For every line in the data below, check for the word "Portal", then state how many lines have it. Answer with the number only.
☆ ☆ ☆ ☆
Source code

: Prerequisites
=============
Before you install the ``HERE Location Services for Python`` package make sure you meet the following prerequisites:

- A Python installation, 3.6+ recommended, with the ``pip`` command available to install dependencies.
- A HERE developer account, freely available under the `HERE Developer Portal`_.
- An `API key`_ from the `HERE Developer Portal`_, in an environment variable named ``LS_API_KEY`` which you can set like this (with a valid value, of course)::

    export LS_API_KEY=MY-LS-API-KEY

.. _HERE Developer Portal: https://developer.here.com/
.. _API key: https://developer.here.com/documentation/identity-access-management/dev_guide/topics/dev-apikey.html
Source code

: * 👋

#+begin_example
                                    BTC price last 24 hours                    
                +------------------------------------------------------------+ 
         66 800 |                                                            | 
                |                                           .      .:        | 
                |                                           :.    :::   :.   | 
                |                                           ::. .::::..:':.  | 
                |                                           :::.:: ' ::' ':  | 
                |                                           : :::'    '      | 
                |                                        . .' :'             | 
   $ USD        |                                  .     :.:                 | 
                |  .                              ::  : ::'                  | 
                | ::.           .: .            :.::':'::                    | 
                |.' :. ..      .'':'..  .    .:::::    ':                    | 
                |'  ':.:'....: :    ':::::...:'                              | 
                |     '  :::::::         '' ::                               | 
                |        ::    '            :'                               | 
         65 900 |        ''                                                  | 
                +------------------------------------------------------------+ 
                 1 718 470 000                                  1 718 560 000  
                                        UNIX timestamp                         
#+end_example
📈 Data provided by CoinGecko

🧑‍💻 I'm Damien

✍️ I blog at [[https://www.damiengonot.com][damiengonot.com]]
☆ ☆ ☆ ☆
Task answer
3